Antrean pintu tol Colomadu saat libur Natal, Sabtu (22/12 - 2018). (Solopos/M.Ferri Setiawan)
02 Januari 2019 17:00 WIB John Andhi Oktaveri Nasional Share :

Solopos.com, JAKARTA -- Wakil Ketua DPR Fadli Zon menilai masih banyak klaim keberhasilan pembangunan pemerintah yang tidak sesuai dengan rencana awal yang dijanjikan. Penilaiannya itu disampaikan lewat Refleksi Awal Tahun 2019 yang disampaikannya pada Rabu (2/1/2019).

“Semula, pemerintahan Presiden Joko Widodo [Jokowi] berapi-api menggulirkan jargon Revolusi Mental, namun bahkan sebelum genap empat tahun jargon itu telah lenyap diganti klaim pembangunan infrastruktur fisik,” ujarnya.

Fadli Zon menuding klaim pemerintah pembangunan infrastruktur sering kali mengambil hasil-hasil pembangunan dari pemerintahan terdahulu atau hasil pemerintah provinsi dan kabupaten. Politikus Gerindra itu mengklaim hal itu terlihat dalam pembangunan Bandara Kertajati di Majalengka.

Menurutnya, pembangunan infrastruktur penerbangan itu sebenarnya keberhasilan pemerintah Provinsi Jawa Barat dengan menggunakan APBD. Namun, kata Fadli Zon, hal itu kini diklaim seolah hasil pemerintah pusat sekarang.

“Begitu juga dengan jargon pembangunan Poros Maritim. Pemerintah pernah memperkenalkan konsep tol laut, tapi yang dibangun justru tol berbayar di darat,” ujarnya. Fadli Zon menuding jalan tol itu banyak dibiayai utang yang kini membebani keuangan BUMN.

Sementara itu, Perkumpulan Gerakan Kebangsaan (PGK) mengapresiasi keberhasilan pemerintahan Presiden Jokowi dalam menjaga pertumbuhan dan pemerataan pembangunan.

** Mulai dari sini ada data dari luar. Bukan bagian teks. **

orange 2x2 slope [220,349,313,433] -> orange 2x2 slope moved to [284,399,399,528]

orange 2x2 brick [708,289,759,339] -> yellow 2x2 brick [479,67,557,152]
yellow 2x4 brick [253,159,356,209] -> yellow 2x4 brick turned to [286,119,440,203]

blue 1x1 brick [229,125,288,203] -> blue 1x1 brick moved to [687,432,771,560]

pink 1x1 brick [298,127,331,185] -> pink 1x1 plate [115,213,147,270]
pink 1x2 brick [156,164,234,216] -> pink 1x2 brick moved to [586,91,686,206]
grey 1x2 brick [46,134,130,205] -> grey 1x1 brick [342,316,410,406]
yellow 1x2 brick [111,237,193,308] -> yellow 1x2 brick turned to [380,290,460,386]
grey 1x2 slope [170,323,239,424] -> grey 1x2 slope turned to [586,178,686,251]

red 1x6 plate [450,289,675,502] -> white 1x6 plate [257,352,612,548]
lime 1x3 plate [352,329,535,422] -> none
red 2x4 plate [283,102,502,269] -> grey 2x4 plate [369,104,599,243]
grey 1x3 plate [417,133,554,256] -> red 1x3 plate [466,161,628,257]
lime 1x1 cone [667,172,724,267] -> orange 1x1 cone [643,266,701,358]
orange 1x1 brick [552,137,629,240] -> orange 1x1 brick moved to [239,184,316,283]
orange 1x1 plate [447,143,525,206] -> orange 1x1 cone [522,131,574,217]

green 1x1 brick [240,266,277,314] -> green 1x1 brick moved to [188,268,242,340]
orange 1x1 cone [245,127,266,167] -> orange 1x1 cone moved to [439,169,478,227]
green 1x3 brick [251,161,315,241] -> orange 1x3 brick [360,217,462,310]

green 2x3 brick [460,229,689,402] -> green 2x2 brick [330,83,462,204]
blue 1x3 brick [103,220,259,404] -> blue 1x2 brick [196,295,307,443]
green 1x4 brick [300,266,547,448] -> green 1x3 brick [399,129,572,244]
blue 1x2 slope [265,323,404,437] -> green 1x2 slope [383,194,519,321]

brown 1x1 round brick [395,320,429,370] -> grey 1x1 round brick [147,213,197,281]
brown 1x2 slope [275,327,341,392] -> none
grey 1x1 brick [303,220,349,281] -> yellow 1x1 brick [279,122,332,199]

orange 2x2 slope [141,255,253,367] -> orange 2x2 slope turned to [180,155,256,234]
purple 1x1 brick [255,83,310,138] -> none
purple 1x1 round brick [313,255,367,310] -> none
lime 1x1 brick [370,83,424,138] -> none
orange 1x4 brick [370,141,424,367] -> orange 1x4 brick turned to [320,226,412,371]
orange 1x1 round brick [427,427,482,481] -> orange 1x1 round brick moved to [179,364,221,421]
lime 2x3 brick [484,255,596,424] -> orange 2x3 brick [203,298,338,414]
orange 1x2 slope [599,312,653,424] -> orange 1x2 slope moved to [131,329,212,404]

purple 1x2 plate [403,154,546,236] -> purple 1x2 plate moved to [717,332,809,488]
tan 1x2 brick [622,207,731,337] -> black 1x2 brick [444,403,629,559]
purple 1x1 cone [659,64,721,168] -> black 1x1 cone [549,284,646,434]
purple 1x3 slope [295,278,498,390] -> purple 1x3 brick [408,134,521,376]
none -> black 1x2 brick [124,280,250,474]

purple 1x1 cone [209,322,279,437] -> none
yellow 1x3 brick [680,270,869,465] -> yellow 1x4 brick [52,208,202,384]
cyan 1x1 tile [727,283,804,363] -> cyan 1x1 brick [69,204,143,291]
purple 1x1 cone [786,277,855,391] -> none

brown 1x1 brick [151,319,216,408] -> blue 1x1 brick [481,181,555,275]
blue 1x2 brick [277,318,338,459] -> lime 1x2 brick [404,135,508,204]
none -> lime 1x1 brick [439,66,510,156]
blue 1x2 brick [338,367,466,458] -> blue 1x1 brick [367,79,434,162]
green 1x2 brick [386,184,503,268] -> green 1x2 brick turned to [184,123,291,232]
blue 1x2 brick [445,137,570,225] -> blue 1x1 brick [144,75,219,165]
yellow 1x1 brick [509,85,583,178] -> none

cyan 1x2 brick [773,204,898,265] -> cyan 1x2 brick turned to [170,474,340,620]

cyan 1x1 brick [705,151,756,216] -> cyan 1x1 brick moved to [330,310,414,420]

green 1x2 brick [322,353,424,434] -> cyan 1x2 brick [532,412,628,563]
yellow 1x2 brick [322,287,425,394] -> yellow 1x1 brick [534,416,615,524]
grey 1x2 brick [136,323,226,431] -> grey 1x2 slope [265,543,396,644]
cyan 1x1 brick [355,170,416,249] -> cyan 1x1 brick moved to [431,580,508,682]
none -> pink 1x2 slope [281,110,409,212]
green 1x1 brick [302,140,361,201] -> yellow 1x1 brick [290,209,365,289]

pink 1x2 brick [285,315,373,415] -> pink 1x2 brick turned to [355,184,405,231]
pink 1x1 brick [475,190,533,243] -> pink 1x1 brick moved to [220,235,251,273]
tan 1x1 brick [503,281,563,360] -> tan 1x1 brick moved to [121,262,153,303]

"Buktinya, berbagai proyek infrastruktur strategis terutama di luar Jawa satu demi satu sudah dapat dinikmati masyarakat sebagai pendorong pertumbuhan ekonomi," kata Ketua Umum DPP PGK Bursah Zanubi.

Bursah juga mengapresiasi pemerintah yang mengambil alih Blok Rokan dan Blok Mahakam serta menguasai 51,2% saham PT Freeport. Tidak hanya itu, turunnya angka kemiskinan di Indonesia juga menjadi sorotan PGK.

"Angka kemiskinan terus turun hingga 9,82% atau terendah sepanjang sejarah Indonesia, tingkat pengangguran terbuka dan ketimpangan pendapatan juga dapat ditekan,” ujarnya.

Secara umum kesejahteraan masyarakat meningkat seiring dengan semakin baiknya pelayanan kesehatan, akses pendidikan, dan daya beli masyarakat," katanya.